SAMPLEP.83p - Generates count data for a specified proportion p and sample size and stores the data into list L1. Then displays the sample proportion to compare with the true proportion.

SAMPLEP2.83p - Generates a specified number of random samples of count data, each of the same specified sample size and for the same proportion p. Also computes the sample proportion for each sample and stores it into list L2. Then displays the average of the sample proportions to compare with the real proportion.

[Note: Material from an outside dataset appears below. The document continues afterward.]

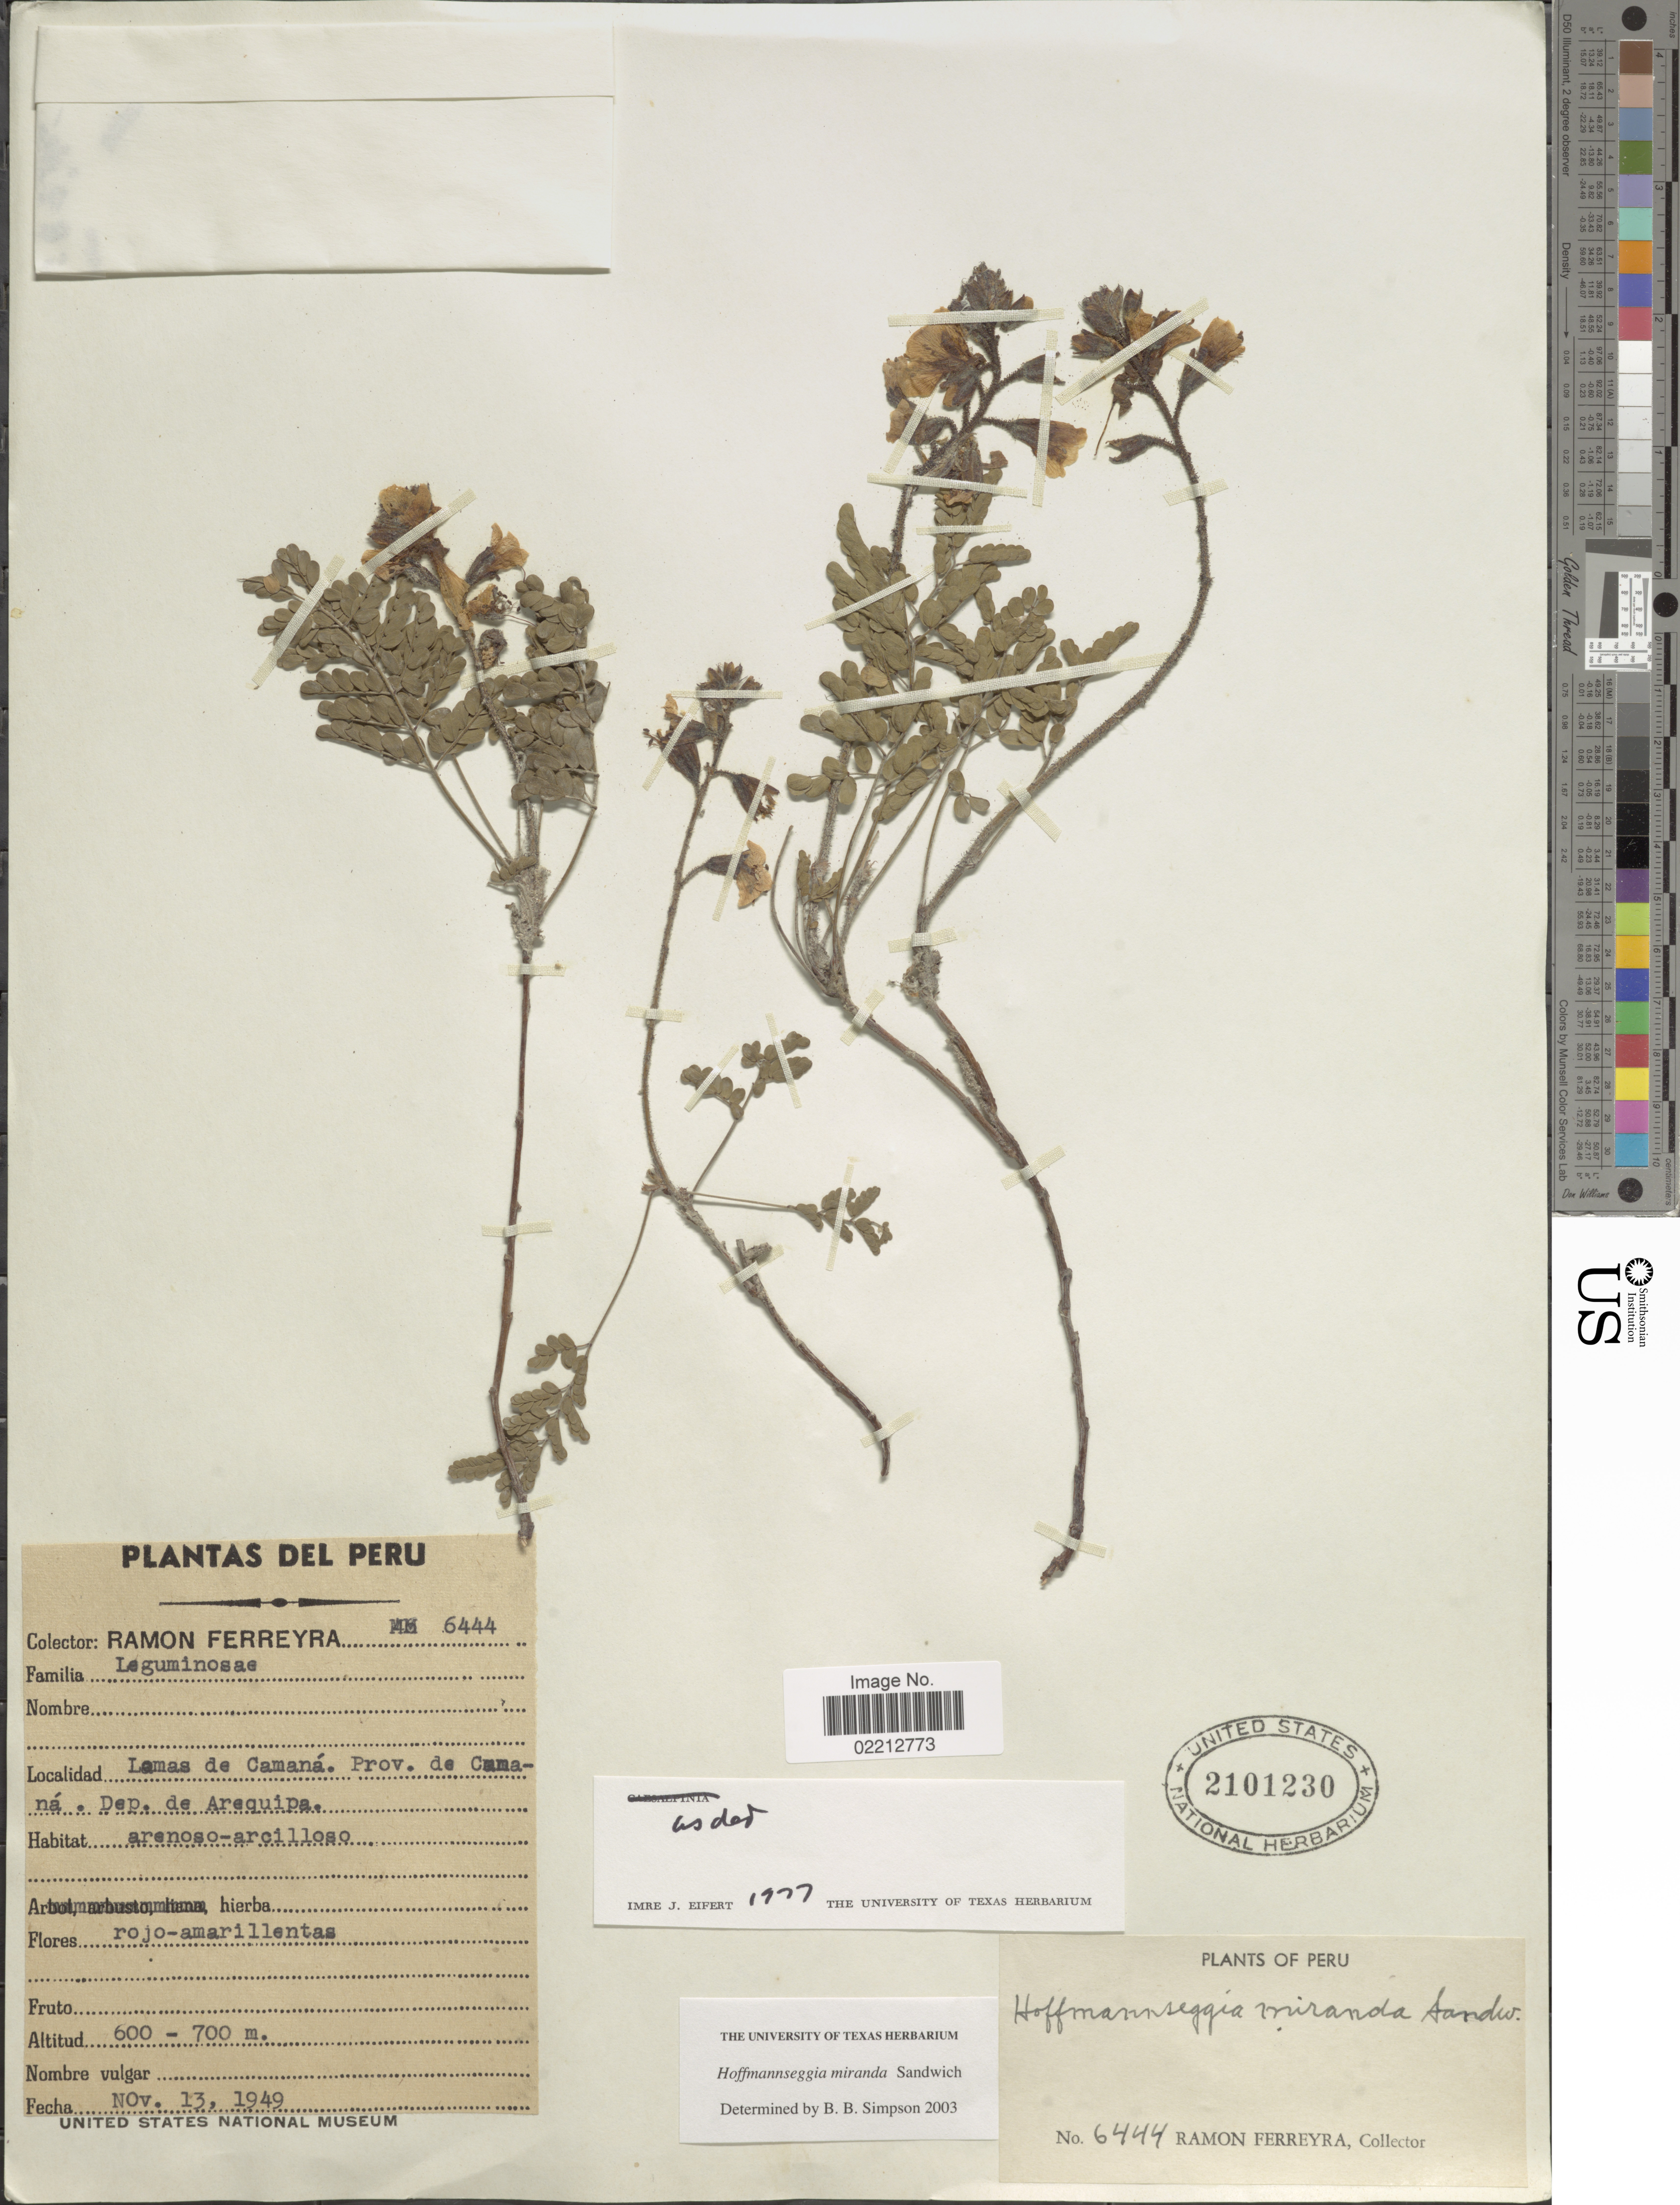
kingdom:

SIGNRANK.83p - Performs the Wilcoxon signed rank test on data sets of size n from two populations. Before executing, enter the data into lists L1 and L2. The program sorts the absolute value of the differences L2 - L1 into list L3, but disregards any zero differences. The (averaged) rank of each non-zero difference is stored in L4. The sums of the ranks of the positive differences and of the negative differences are displayed. The program also displays the smallest tail-value created by the test statistic which is the sum of the ranks of the positive differences.

TSCORE.83p - Finds the critical value (t score) of a T distribution upon specifying the degrees of freedom and confidence level.

TWOWAY.83p - Converts a two-way table of raw data into three different proportion tables. Before executing the program, enter the raw data into matrix [A]. The proportion tables are stored in matrices [B], [C], and [D].

ZSAMPSZE.83p - When finding a confidence interval for the mean using the normal distribution, computes the sample size needed to obtain a desired margin of error with a specified level of confidence.